BEGIN

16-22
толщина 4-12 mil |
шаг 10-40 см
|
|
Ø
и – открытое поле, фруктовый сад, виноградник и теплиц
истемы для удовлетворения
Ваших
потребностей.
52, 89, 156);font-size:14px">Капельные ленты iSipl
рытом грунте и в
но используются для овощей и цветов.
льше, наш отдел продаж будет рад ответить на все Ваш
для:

END

* **TASK REQUIREMENTS**
Please set down each of the entries above exactly as given.

* **ANSWER SECTION**
16-22
толщина 4-12 mil |
шаг 10-40 см
|
|
Ø
и – открытое поле, фруктовый сад, виноградник и теплиц
истемы для удовлетворения
Ваших
потребностей.
52, 89, 156);font-size:14px">Капельные ленты iSipl
рытом грунте и в
но используются для овощей и цветов.
льше, наш отдел продаж будет рад ответить на все Ваш
для:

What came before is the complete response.